So God showing up the gods of Egypt was not literal?
While the truth of God’s victory over the gods of Egypt is preserved in Scripture, it was often preserved using language that taught the religious lesson regarding what the event meant.
For instance, if the
way it was written is meant to be literal, then you have to explain how Egypt’s animals died and rose and died and rose and died again from the Fifth to the Tenth Plague. If it is a literal retelling, then how does Scripture explain this?
The Exodus account is not written as literal history, but as a religious drama between YHWH and the gods of Egypt. Interestingly, Exodus is
not the only preservation of this story. Jews have also preserved it in a varied form in their Tradition, in their liturgical customs associated with the Passover Seder and the Haggadah. Like Apostolic Tradition, this form of Jewish Tradition makes up a single deposit of faith in Judaism which consists of all that was handed down from Moses and the great teachers of Israel along with the written Hebrew Scriptures.
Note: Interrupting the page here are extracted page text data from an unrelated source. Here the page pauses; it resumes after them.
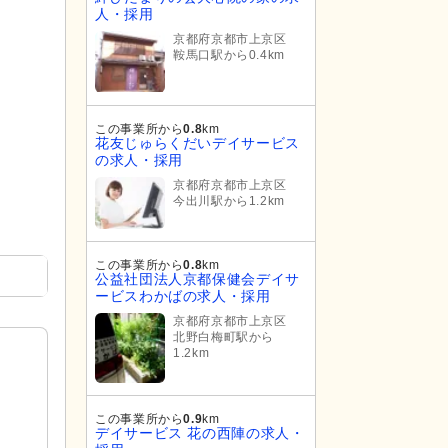
人・採用
京都府京都市上京区
鞍馬口駅から0.4km
この事業所から
0.8
km
花友じゅらくだいデイサービス
の求人・採用
京都府京都市上京区
今出川駅から1.2km
この事業所から
0.8
km
公益社団法人京都保健会デイサ
ービスわかばの求人・採用
京都府京都市上京区
北野白梅町駅から
1.2km
この事業所から
0.9
km
デイサービス 花の西陣の求人・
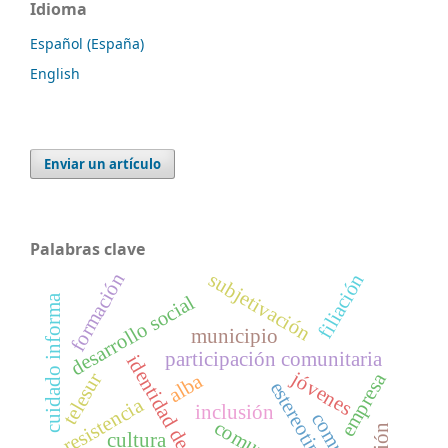
Idioma
Español (España)
English
Enviar un artículo
Palabras clave
subjetivación
formación
filiación
desarrollo social
cuidado informa
municipio
participación comunitaria
identidad de género
jóvenes
empresa
telesur
alba
estereotipos
resistencia
inclusión
cultura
In the Haggadah and the Traditions associated with the Passover Seder there are differences and additional details regarding God’s redemption of Israel not found in Exodus but accepted as being just as valid.
Why the differences? Exodus is part of Torah, the Law Code and instruction given to Israel as part of the Covenant between the Lord and the children of Abraham and Sarah. Torah is not the complete story of our salvation from Egypt. It is only complete when combined with the Litrugical actions and Tradition handed down from our fathers, similar to how Catholics view Scripture in connection with Apostolic Tradition.
So God did show up the gods of Egypt, but the genre or manner of narrative in Torah, in Exodus, employs a language that preserves and highlights the religious truths learned by the historic events over the actual details as they literally happened. If they were written down like a literal retelling of the events, it would read like a Wikipedia entry, as a news report and not as the religious instruction in Jewish law that it was meant to be. And you would have to explain the rising and dying and rising and dying and rising and dying of the animals of Egypt as recorded in the text.
The Church does not discourage a literal reading of the events, but it does caution against adopting the literalness common to Fundamentalism. The Catholic Church recognizes that the inspired text is first and foremost a religious one, and there are often levels of meaning and religious truth that cannot be properly tapped from a surface reading of the text at face value. This agrees with the way the text is handled in Judaism theology.